Site icon Lydia Ink

Into the Asylum

There are days I wish it were over.  I don’t want to know who I am and I don’t want to face another night.  It’s different when the sun goes down.  I know and they know and the world just goes on, ignorant.

When I was a kid, I would read every fantasy novel I could get my hands on.  I was the skinny kid saving his pennies for the dictionaries on Middle Earth and I was the kid alone on the playground acting out the last epic battle of good versus evil.

Teachers would pull my mother aside and tell her I made other children uncomfortable.  They told her the reason other kids picked on me and ridiculed me was because she allowed me to stay in my fantasy world.  I’ll give my mother this; as overworked as she was, she stood up for me.

Occasionally she would pick me up early from school, sign me out, and we would have ice cream in the full light of day.  I know that she felt it was us against them, but I didn’t know how many battles fronts she was fighting.
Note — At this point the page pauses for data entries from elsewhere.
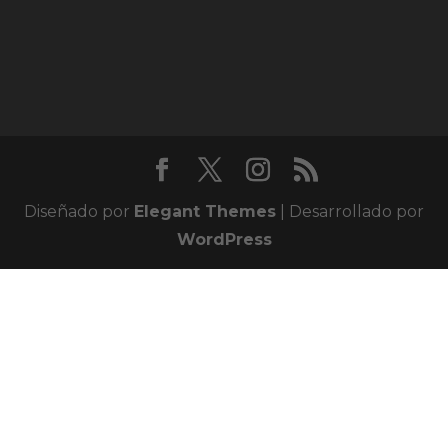
Diseñado por
Elegant Themes
| Desarrollado por
WordPress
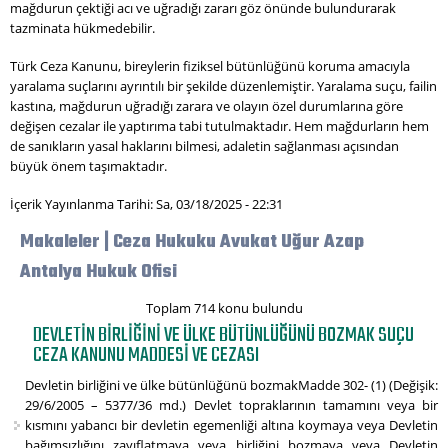
mağdurun çektiği acı ve uğradığı zararı göz önünde bulundurarak
tazminata hükmedebilir.
Türk Ceza Kanunu, bireylerin fiziksel bütünlüğünü koruma amacıyla
yaralama suçlarını ayrıntılı bir şekilde düzenlemiştir. Yaralama suçu, failin
kastına, mağdurun uğradığı zarara ve olayın özel durumlarına göre
değişen cezalar ile yaptırıma tabi tutulmaktadır. Hem mağdurların hem
de sanıkların yasal haklarını bilmesi, adaletin sağlanması açısından
büyük önem taşımaktadır.
İçerik Yayınlanma Tarihi: Sa, 03/18/2025 - 22:31
Makaleler | Ceza Hukuku Avukat Uğur Azap
Antalya Hukuk Ofisi
Toplam 714 konu bulundu
DEVLETIN BIRLIĞINI VE ÜLKE BÜTÜNLÜĞÜNÜ BOZMAK SUÇU
CEZA KANUNU MADDESI VE CEZASI
Devletin birliğini ve ülke bütünlüğünü bozmakMadde 302- (1) (Değişik:
29/6/2005 – 5377/36 md.) Devlet topraklarının tamamını veya bir
kısmını yabancı bir devletin egemenliği altına koymaya veya Devletin
bağımsızlığını zayıflatmaya veya birliğini bozmaya veya Devletin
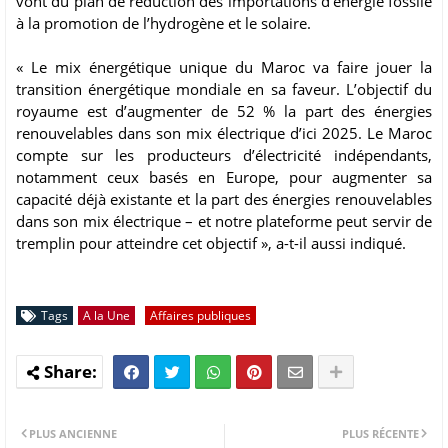
vont du plan de réduction des importations d’énergie fossile
à la promotion de l’hydrogène et le solaire.
« Le mix énergétique unique du Maroc va faire jouer la
transition énergétique mondiale en sa faveur. L’objectif du
royaume est d’augmenter de 52 % la part des énergies
renouvelables dans son mix électrique d’ici 2025. Le Maroc
compte sur les producteurs d’électricité indépendants,
notamment ceux basés en Europe, pour augmenter sa
capacité déjà existante et la part des énergies renouvelables
dans son mix électrique – et notre plateforme peut servir de
tremplin pour atteindre cet objectif », a-t-il aussi indiqué.
Tags
A la Une
Affaires publiques
PLUS ANCIENNE
PLUS RÉCENTE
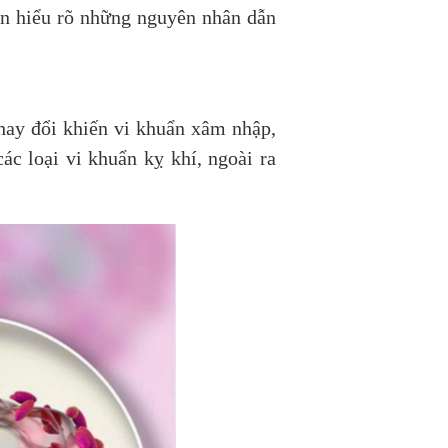
ần hiểu rõ những nguyên nhân dẫn
hay đổi khiến vi khuẩn xâm nhập,
c loại vi khuẩn kỵ khí, ngoài ra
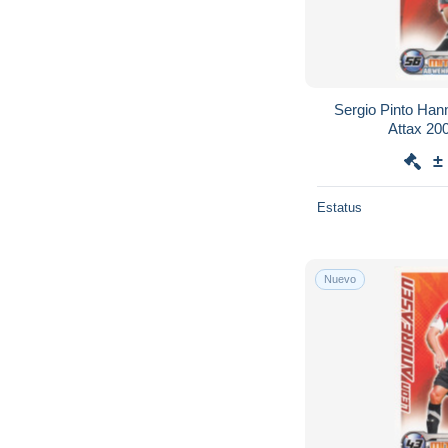
Sergio Pinto Han
±
Estatus
Nuevo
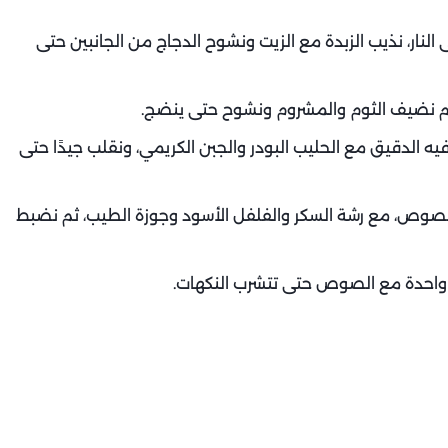
النار، نذيب الزبدة مع الزيت ونشوح الدجاج من الجانبين حتى
م نضيف الثوم والمشروم ونشوح حتى ينضج.
 الدقيق مع الحليب البودر والجبن الكريمي، ونقلب جيدًا حتى
صوص، مع رشة السكر والفلفل الأسود وجوزة الطيب، ثم نضبط
ة واحدة مع الصوص حتى تتشرب النكهات.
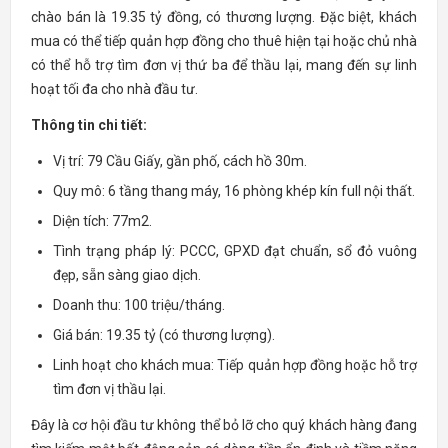
chào bán là 19.35 tỷ đồng, có thương lượng. Đặc biệt, khách
mua có thể tiếp quản hợp đồng cho thuê hiện tại hoặc chủ nhà
có thể hỗ trợ tìm đơn vị thứ ba để thầu lại, mang đến sự linh
hoạt tối đa cho nhà đầu tư.
Thông tin chi tiết:
Vị trí: 79 Cầu Giấy, gần phố, cách hồ 30m.
Quy mô: 6 tầng thang máy, 16 phòng khép kín full nội thất.
Diện tích: 77m2.
Tình trạng pháp lý: PCCC, GPXD đạt chuẩn, sổ đỏ vuông
đẹp, sẵn sàng giao dịch.
Doanh thu: 100 triệu/tháng.
Giá bán: 19.35 tỷ (có thương lượng).
Linh hoạt cho khách mua: Tiếp quản hợp đồng hoặc hỗ trợ
tìm đơn vị thầu lại.
Đây là cơ hội đầu tư không thể bỏ lỡ cho quý khách hàng đang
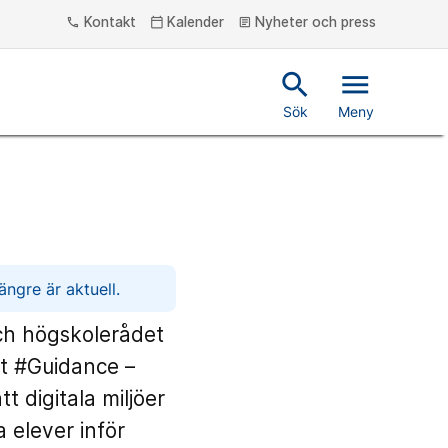
Kontakt
Kalender
Nyheter och press
phone
calendar_today
article
search
menu
Sök
Meny
ngre är aktuell.
och högskolerådet
et #Guidance –
t digitala miljöer
 elever inför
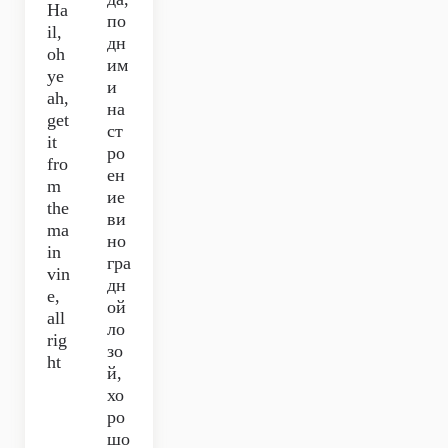
Ha
по
il,
дн
oh
им
ye
и
ah,
на
get
ст
it
ро
fro
ен
m
ие
the
ви
ma
но
in
гра
vin
дн
e,
ой
all
ло
rig
зо
ht
й,
хо
ро
шо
She didn’t come home one night.  They found her remains three months later, down by Navy Pier.  She didn’t die there.  The police still call it an open case.  The cops that investigated her murder even came around to check on me in foster care. I know she didn’t die easy; it wasn’t quick.
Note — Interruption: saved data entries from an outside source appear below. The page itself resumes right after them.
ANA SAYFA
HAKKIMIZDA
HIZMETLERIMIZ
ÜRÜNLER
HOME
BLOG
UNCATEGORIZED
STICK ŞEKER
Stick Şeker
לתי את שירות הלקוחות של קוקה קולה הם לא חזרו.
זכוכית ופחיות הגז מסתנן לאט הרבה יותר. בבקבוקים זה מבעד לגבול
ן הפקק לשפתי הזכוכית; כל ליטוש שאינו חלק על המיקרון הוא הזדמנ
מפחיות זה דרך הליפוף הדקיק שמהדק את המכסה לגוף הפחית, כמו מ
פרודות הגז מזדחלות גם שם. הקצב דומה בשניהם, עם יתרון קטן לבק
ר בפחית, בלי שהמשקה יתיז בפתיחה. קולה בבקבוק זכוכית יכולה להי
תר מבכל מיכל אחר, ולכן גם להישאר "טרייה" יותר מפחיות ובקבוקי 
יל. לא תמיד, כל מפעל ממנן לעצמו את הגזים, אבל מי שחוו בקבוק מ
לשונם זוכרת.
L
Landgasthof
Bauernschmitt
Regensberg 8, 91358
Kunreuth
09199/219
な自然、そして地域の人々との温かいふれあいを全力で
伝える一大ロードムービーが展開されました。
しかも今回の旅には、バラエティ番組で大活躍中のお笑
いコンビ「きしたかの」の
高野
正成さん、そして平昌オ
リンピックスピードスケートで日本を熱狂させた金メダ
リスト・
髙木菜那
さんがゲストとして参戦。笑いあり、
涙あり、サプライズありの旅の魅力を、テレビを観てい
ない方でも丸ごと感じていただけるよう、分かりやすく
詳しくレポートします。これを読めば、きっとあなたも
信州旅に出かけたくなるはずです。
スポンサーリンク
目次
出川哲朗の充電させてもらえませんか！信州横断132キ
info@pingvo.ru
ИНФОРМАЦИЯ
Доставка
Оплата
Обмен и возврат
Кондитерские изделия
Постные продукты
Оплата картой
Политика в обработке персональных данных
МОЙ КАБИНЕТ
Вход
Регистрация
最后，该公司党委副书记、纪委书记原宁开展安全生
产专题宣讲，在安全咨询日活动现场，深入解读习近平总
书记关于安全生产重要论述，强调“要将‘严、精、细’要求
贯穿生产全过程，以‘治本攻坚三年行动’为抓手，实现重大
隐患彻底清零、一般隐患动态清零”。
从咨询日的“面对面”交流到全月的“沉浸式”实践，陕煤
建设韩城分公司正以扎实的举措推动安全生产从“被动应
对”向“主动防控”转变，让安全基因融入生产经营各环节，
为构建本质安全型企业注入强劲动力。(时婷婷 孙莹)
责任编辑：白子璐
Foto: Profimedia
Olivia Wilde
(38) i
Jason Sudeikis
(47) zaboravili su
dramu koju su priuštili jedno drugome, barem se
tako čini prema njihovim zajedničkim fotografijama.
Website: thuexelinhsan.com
I was thirteen when she died, and foster care was one of the worst things that could have happened.  When they tapped on my window and I cried for help, my foster parents didn’t believe me.  At one point they institutionalized me for schizophrenic behavior.   That was worse because then the bastards could walk right in–the loons invited them in all the time.  Nobody questions why a homeless schizoid dies alone–they pack them off to cold storage with a shrug and a “too bad.”

Strange, though, the loons never turned.  Never.
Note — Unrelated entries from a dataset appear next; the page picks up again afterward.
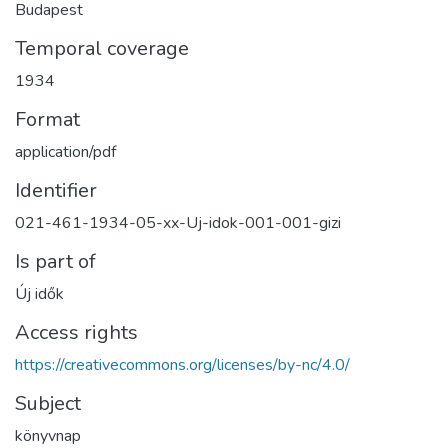
Budapest
Temporal coverage
1934
Format
application/pdf
Identifier
021-461-1934-05-xx-Uj-idok-001-001-gizi
Is part of
Új idők
Access rights
https://creativecommons.org/licenses/by-nc/4.0/
Subject
könyvnap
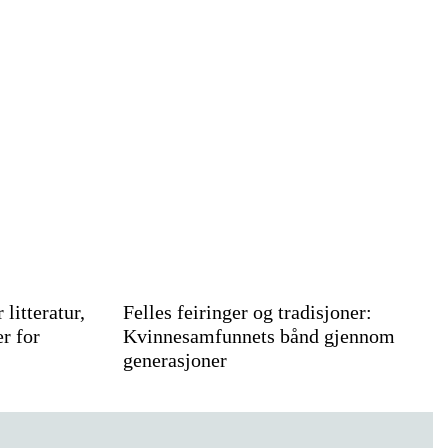
litteratur,
Felles feiringer og tradisjoner:
r for
Kvinnesamfunnets bånd gjennom
generasjoner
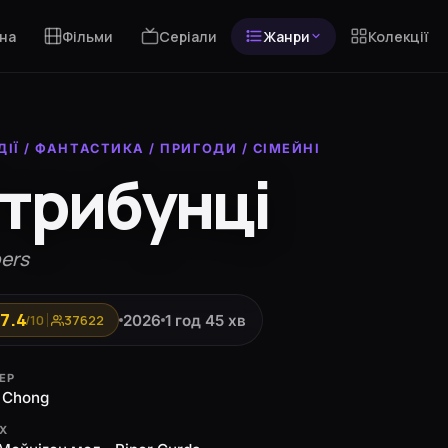
на
Фільми
Серіали
Жанри
Колекції
ДІЇ
/
ФАНТАСТИКА
/
ПРИГОДИ
/
СІМЕЙНІ
трибунці
ers
7.4
2026
1 год 45 хв
/10
37622
ЕР
l Chong
ЯХ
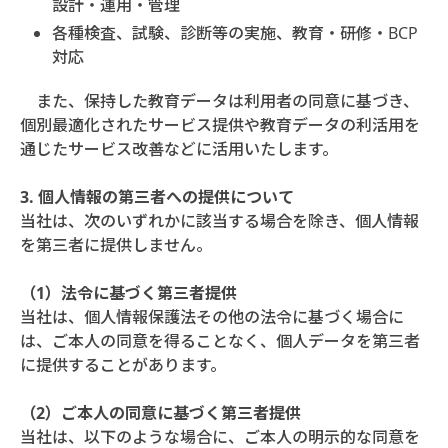
設計・運用・管理
各種検査、試験、診断等の実施、教育・研修・BCP
対応
また、保持した教育データは利用者の同意に基づき、
個別最適化されたサービス提供や教育データの利活用を
通じたサービス改善などに活用いたします。
3. 個人情報の第三者への提供について
当社は、次のいずれかに該当する場合を除き、個人情報
を第三者に提供しません。
（1）法令に基づく第三者提供
当社は、個人情報保護法その他の法令に基づく場合に
は、ご本人の同意を得ることなく、個人データを第三者
に提供することがあります。
（2）ご本人の同意に基づく第三者提供
当社は、以下のような場合に、ご本人の明示的な同意を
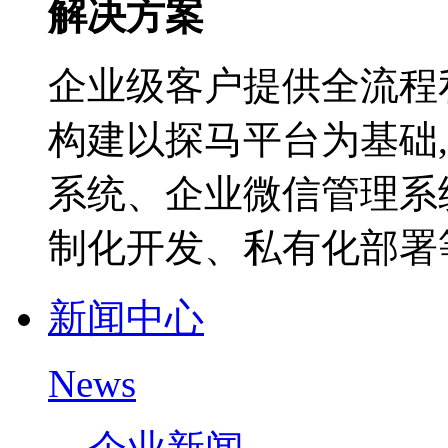
解决方案
企业级客户提供全流程
构建以探马平台为基础
系统、企业微信管理系
制化开发、私有化部署等
新闻中心
News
I would have won if a weary old priest hadn’t heard my screams one night.  He didn’t believe they could crawl along the ceiling and hide in shadows, but he gave me a golden crucifix that has never left me. That stops them, scoffers be damned.

You don’t know how desperate and crazy you can sound when a white clad orderly is standing in the doorway with a straight jacket for you and one of the cursed ones is smiling at you from the ceiling; they would crawl around like flies.   I think many of the inmates went crazy after they arrived.

I sleep in the church’s basement now.  I do odd jobs, so they let me.  I sleep well there, despite the unbelief of the old priest who saved me.

I miss my mother.

I work hard to avenge her.  That’s what she did, worked hard.  Maybe it will all end with me.  Or end me.